Segment Start: Given records

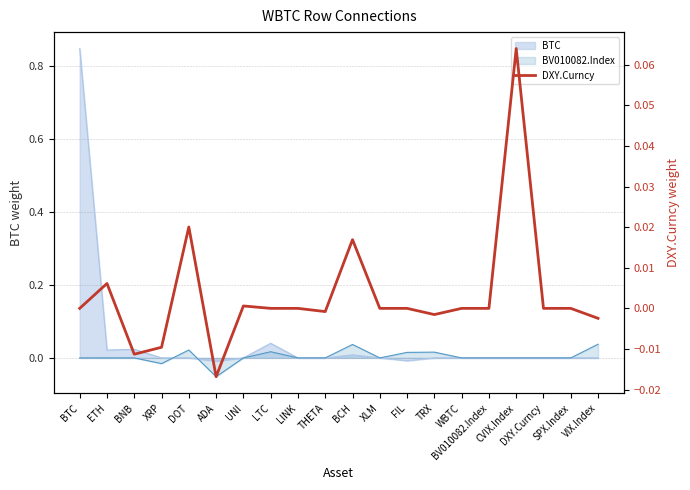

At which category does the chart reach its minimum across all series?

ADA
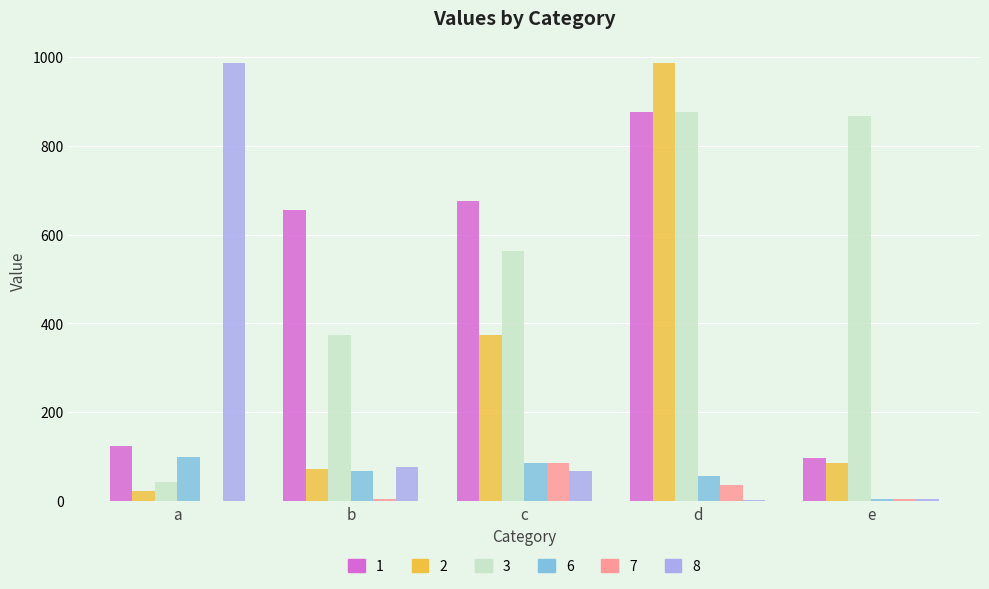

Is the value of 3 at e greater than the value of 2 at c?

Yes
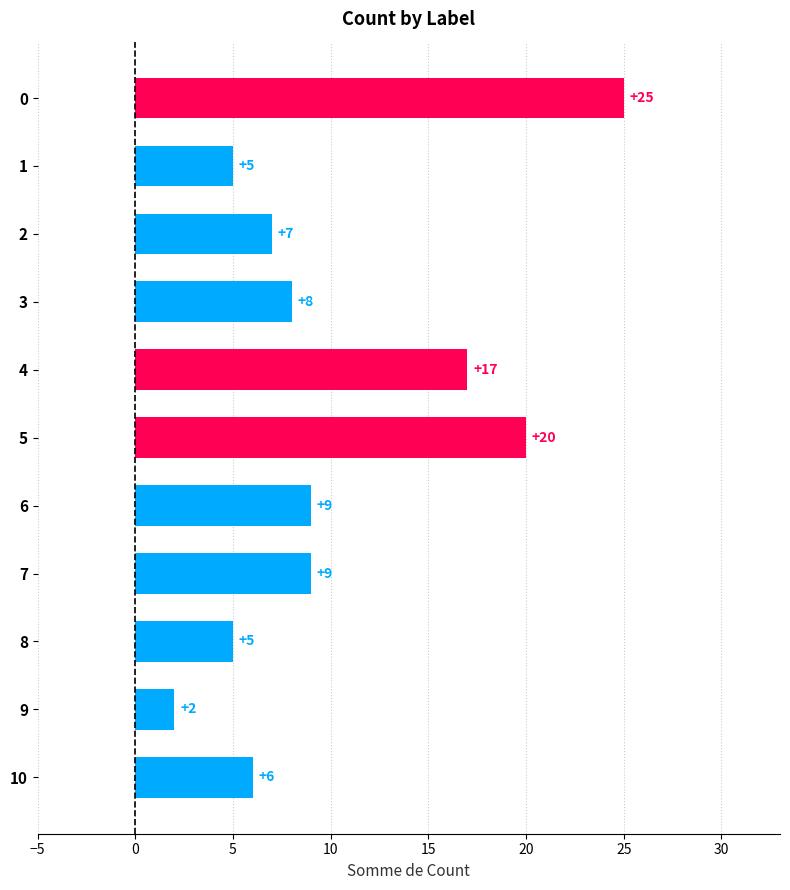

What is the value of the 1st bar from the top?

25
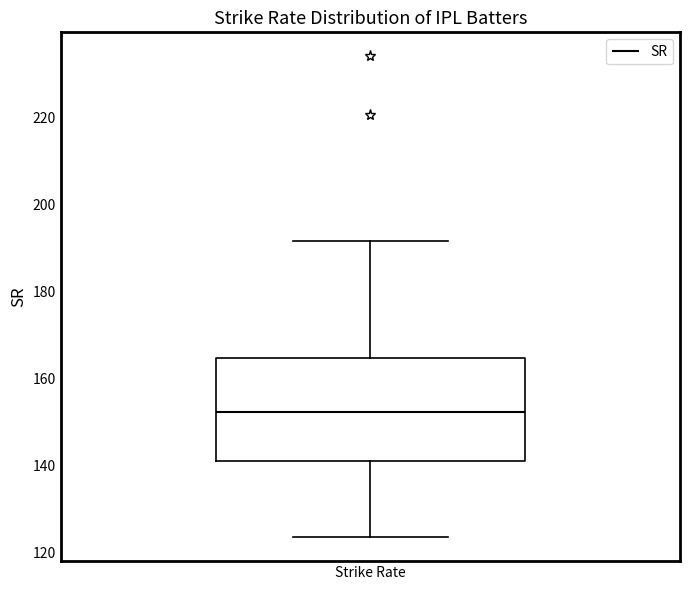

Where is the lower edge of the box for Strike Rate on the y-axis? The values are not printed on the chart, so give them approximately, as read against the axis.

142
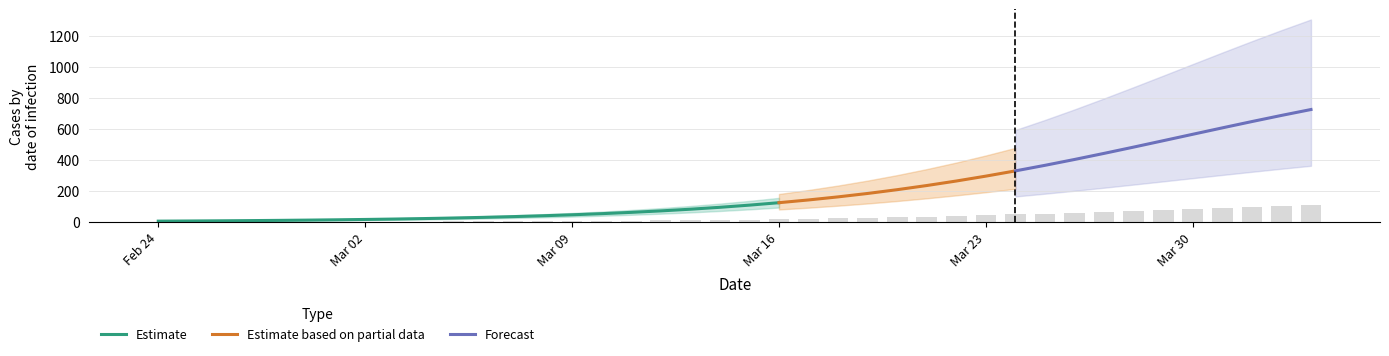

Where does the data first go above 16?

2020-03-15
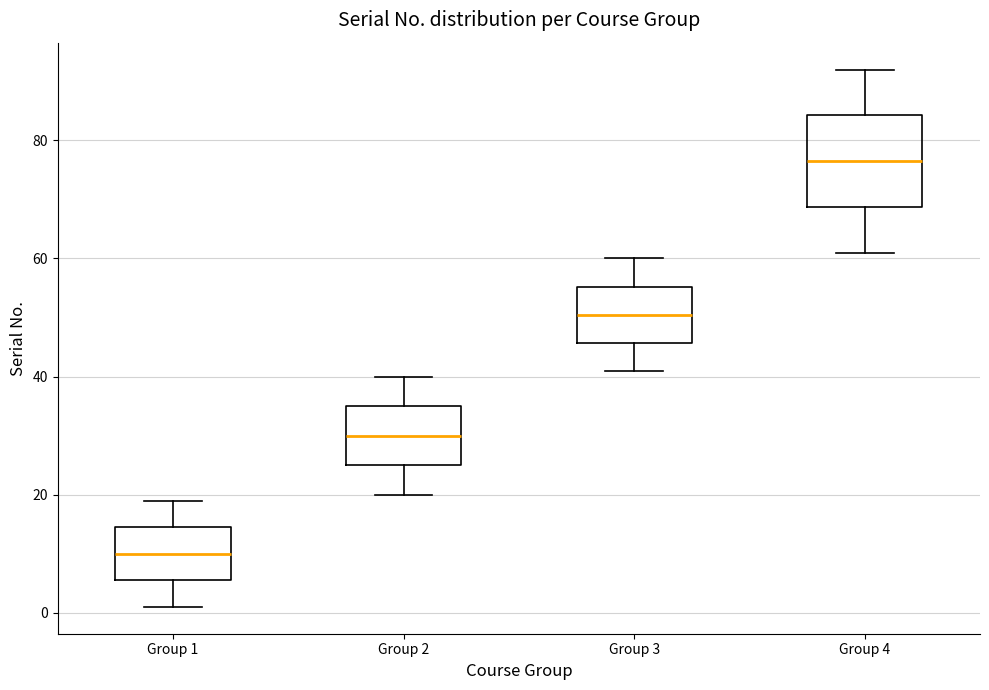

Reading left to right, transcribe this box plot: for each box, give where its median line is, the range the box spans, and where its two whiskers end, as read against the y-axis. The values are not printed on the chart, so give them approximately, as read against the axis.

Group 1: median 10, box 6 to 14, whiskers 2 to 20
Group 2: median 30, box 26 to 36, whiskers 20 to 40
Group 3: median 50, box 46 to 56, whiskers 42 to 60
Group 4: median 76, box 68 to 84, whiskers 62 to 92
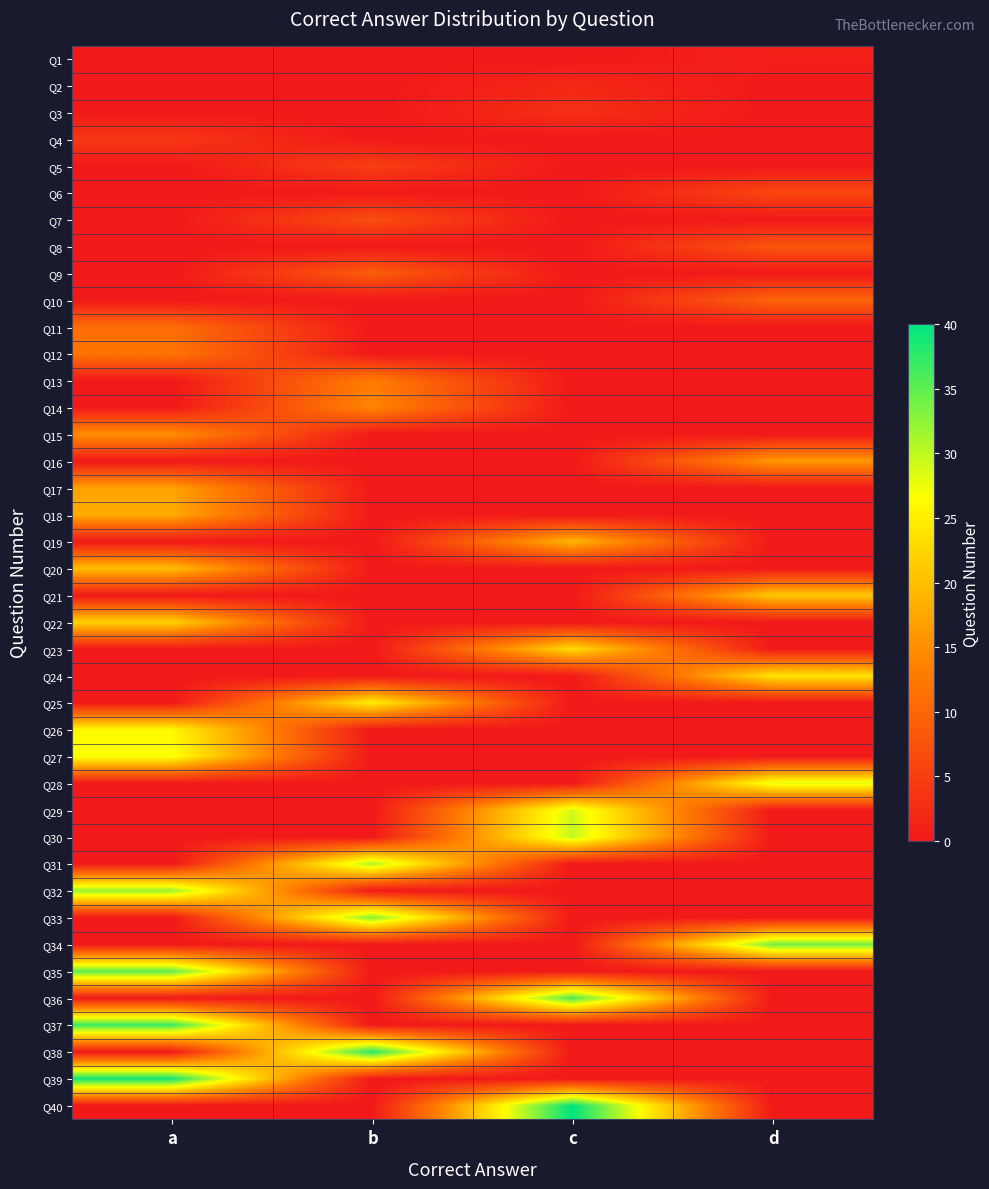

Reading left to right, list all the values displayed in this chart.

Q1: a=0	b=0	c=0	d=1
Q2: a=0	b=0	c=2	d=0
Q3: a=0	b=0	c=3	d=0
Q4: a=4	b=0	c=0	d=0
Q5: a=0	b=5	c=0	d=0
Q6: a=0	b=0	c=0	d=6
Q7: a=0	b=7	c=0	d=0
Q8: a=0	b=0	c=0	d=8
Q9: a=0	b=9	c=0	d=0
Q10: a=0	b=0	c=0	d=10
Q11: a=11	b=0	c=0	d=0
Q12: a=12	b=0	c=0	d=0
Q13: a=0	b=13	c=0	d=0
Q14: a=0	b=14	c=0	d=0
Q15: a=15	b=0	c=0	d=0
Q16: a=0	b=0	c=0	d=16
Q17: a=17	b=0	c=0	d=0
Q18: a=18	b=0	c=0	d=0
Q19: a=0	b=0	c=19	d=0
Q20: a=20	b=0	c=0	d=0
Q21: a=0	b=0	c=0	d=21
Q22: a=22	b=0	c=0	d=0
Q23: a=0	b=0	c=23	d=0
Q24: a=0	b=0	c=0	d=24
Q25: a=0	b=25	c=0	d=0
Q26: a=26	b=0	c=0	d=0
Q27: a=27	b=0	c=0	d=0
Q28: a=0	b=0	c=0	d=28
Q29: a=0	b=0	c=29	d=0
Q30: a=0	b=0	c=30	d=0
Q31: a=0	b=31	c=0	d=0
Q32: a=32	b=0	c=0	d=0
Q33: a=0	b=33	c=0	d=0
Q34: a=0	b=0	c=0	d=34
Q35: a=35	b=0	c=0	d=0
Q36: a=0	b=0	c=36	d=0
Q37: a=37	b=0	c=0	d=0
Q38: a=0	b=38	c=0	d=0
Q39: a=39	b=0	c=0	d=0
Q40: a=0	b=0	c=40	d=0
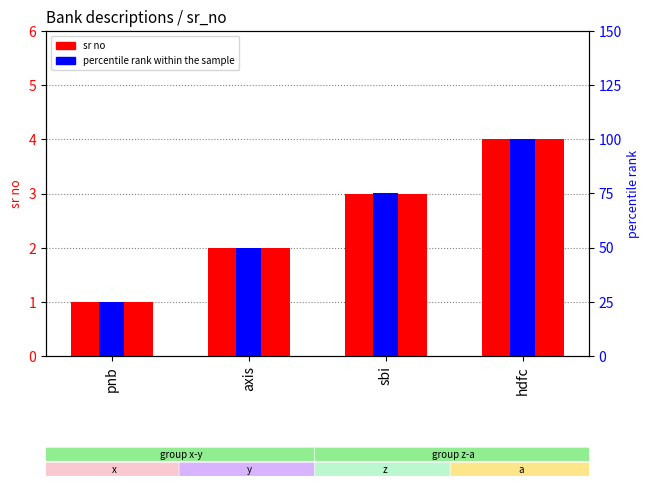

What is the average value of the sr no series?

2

Segment End: Given records

Activity
Substitute "vertical axis" for "y-axis" everywhere it appears in the records above and reproduce them with no other change. Leave out the pictures.

Your response
At which category does the chart reach its minimum across all series?

ADA

Is the value of 3 at e greater than the value of 2 at c?

Yes

What is the value of the 1st bar from the top?

25

Where is the lower edge of the box for Strike Rate on the vertical axis? The values are not printed on the chart, so give them approximately, as read against the axis.

142

Where does the data first go above 16?

2020-03-15

Reading left to right, transcribe this box plot: for each box, give where its median line is, the range the box spans, and where its two whiskers end, as read against the vertical axis. The values are not printed on the chart, so give them approximately, as read against the axis.

Group 1: median 10, box 6 to 14, whiskers 2 to 20
Group 2: median 30, box 26 to 36, whiskers 20 to 40
Group 3: median 50, box 46 to 56, whiskers 42 to 60
Group 4: median 76, box 68 to 84, whiskers 62 to 92

Reading left to right, list all the values displayed in this chart.

Q1: a=0	b=0	c=0	d=1
Q2: a=0	b=0	c=2	d=0
Q3: a=0	b=0	c=3	d=0
Q4: a=4	b=0	c=0	d=0
Q5: a=0	b=5	c=0	d=0
Q6: a=0	b=0	c=0	d=6
Q7: a=0	b=7	c=0	d=0
Q8: a=0	b=0	c=0	d=8
Q9: a=0	b=9	c=0	d=0
Q10: a=0	b=0	c=0	d=10
Q11: a=11	b=0	c=0	d=0
Q12: a=12	b=0	c=0	d=0
Q13: a=0	b=13	c=0	d=0
Q14: a=0	b=14	c=0	d=0
Q15: a=15	b=0	c=0	d=0
Q16: a=0	b=0	c=0	d=16
Q17: a=17	b=0	c=0	d=0
Q18: a=18	b=0	c=0	d=0
Q19: a=0	b=0	c=19	d=0
Q20: a=20	b=0	c=0	d=0
Q21: a=0	b=0	c=0	d=21
Q22: a=22	b=0	c=0	d=0
Q23: a=0	b=0	c=23	d=0
Q24: a=0	b=0	c=0	d=24
Q25: a=0	b=25	c=0	d=0
Q26: a=26	b=0	c=0	d=0
Q27: a=27	b=0	c=0	d=0
Q28: a=0	b=0	c=0	d=28
Q29: a=0	b=0	c=29	d=0
Q30: a=0	b=0	c=30	d=0
Q31: a=0	b=31	c=0	d=0
Q32: a=32	b=0	c=0	d=0
Q33: a=0	b=33	c=0	d=0
Q34: a=0	b=0	c=0	d=34
Q35: a=35	b=0	c=0	d=0
Q36: a=0	b=0	c=36	d=0
Q37: a=37	b=0	c=0	d=0
Q38: a=0	b=38	c=0	d=0
Q39: a=39	b=0	c=0	d=0
Q40: a=0	b=0	c=40	d=0

What is the average value of the sr no series?

2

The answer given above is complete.